Reflections & Inspiration

Thoughts On Practice & Class

by Carin Allen :: June 2008


There are many reasons why I practice yoga.  Health.  Balance. A connection with myself.  A connection with others.  To develop nonviolence, truth, and to uncover the veil of avidya.  Each of these has essential meaning and in my life, but if I had to say what draws me to yoga – what keeps me coming to the mat every day – it is the experience of discovery.  It is the inspiration and wisdom that comes through awakening the unknown parts of my being. 

By nature, I am a traveler; I have always loved to travel.  Whether it’s on a bus watching all the houses zip by, on a plane leaving one place & climate only to arrive hours later in a new place with different smells and weather, or on my yoga mat – I have always loved the experience of exploring, sojourning, discovering new territories, and encountering myself in new places.  My yoga practice provides the unique and blessed opportunity to travel into the landscapes of my being, and to explore the depths and dimensions of my body, mind and heart.  Like a deep sea diver who plunges beneath the surface, I explore the worlds of my being on my mat. 
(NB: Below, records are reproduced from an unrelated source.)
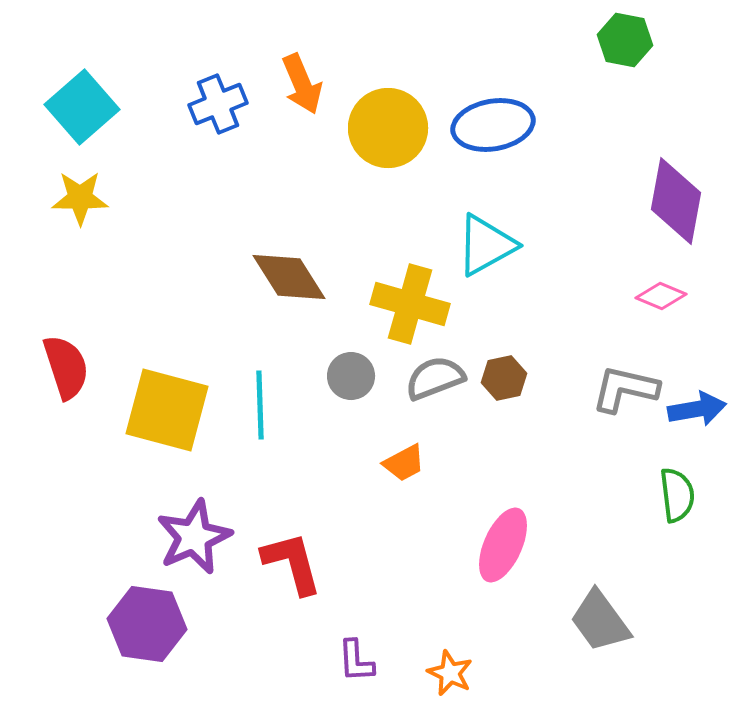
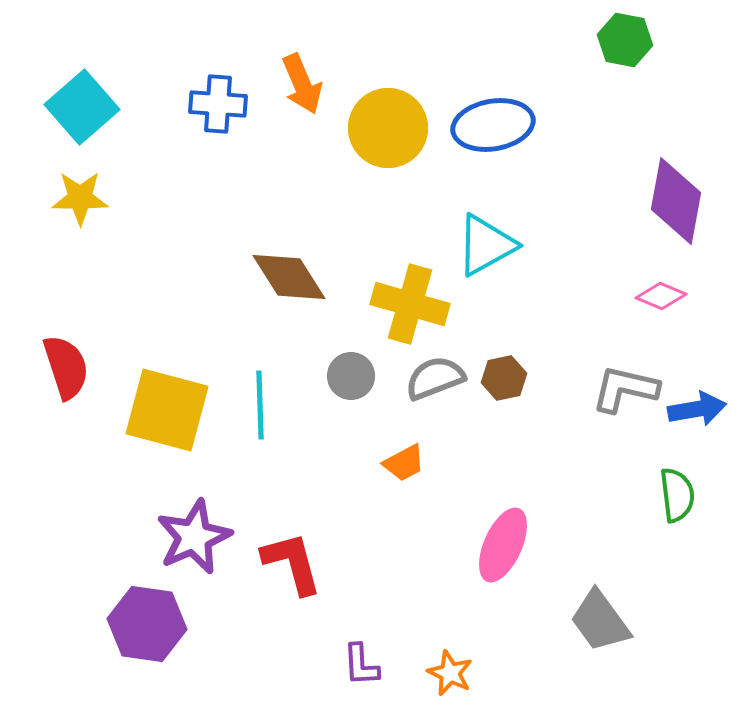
blue cross: rotated 26 degrees clockwise
purple L-shape: moved 5 px right, 4 px down
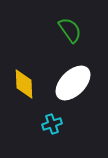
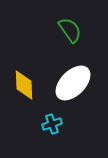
yellow diamond: moved 1 px down
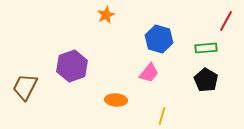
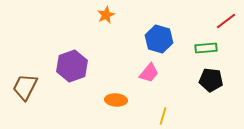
red line: rotated 25 degrees clockwise
black pentagon: moved 5 px right; rotated 25 degrees counterclockwise
yellow line: moved 1 px right
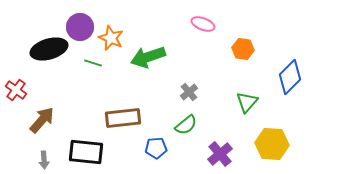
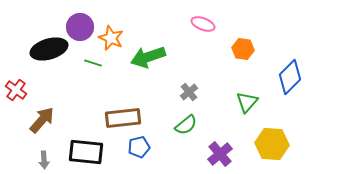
blue pentagon: moved 17 px left, 1 px up; rotated 10 degrees counterclockwise
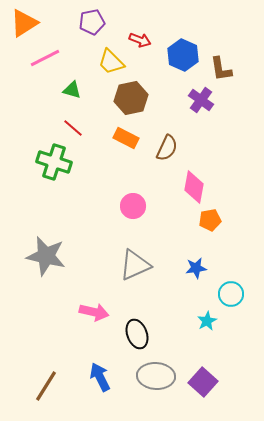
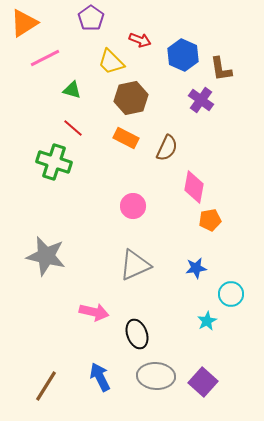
purple pentagon: moved 1 px left, 4 px up; rotated 25 degrees counterclockwise
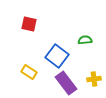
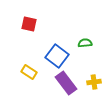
green semicircle: moved 3 px down
yellow cross: moved 3 px down
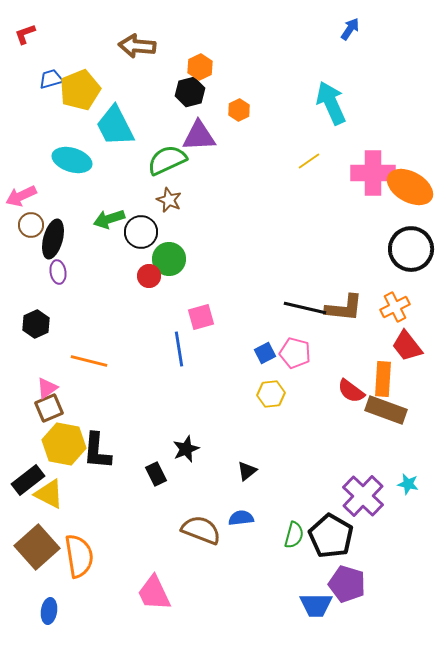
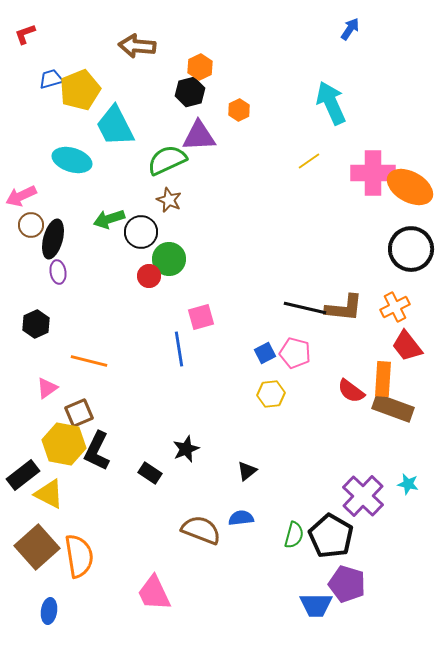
brown square at (49, 408): moved 30 px right, 5 px down
brown rectangle at (386, 410): moved 7 px right, 2 px up
black L-shape at (97, 451): rotated 21 degrees clockwise
black rectangle at (156, 474): moved 6 px left, 1 px up; rotated 30 degrees counterclockwise
black rectangle at (28, 480): moved 5 px left, 5 px up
Yet like all types of travel, discovery is not always easy.  Some days I find myself in unwanted territory, into an unpleasant mood or a forgotten samskara. Or sometimes I find I’m in a place that used to be known and now something has shifted and become unfamiliar, and that too brings discomfort.  These excursions on my yoga mat can be uncomfortable, unwanted, or down-right terrifying.  It can also be disorienting.  Sometimes I can lose myself in these inner landscapes, not knowing which way is up or where the door is.  There are days when I find I’m sinking into the darkness of the bottom of the sea – unable buoy myself to the surface, and equally unable to move into the depths below. 

For me, coming to yoga class each week is an act of re-orientation.  As a traveler refers to a map, being in class is an opportunity to be “lifted up”, to see where I am in relation to other things, and to re-connect with the goal of where I’m going.  On an emotional level, the “lift” is made most tangible by the sense of community.  Being with my fellow yogis and yoginis, surrounded by your warmth and your burning zeal for practice, I feel buoyed up to the surface and awakened.  And further, our teachers and the teachings provide the essential map, the way forward into our practice.  Sometimes the teachings reinforce my own discoveries and encourage me to keep digging further into my pathways of questioning.  And sometimes they show me how far off the path I’ve gone.  Either way, I always feel when I leave class knowing better where I’m going. 

After class each week, the challenge becomes bringing that inspiration and redirection and sense of discovery back to my own yoga mat.  And in this practice, I think about what I do when I travel: I keep my map in my back pocket and I look at it often.  Similarly, I never like to be too far from class.  It is my lifeboat, my weathervane, and without it, I may experience many things but never be able to say where I have been.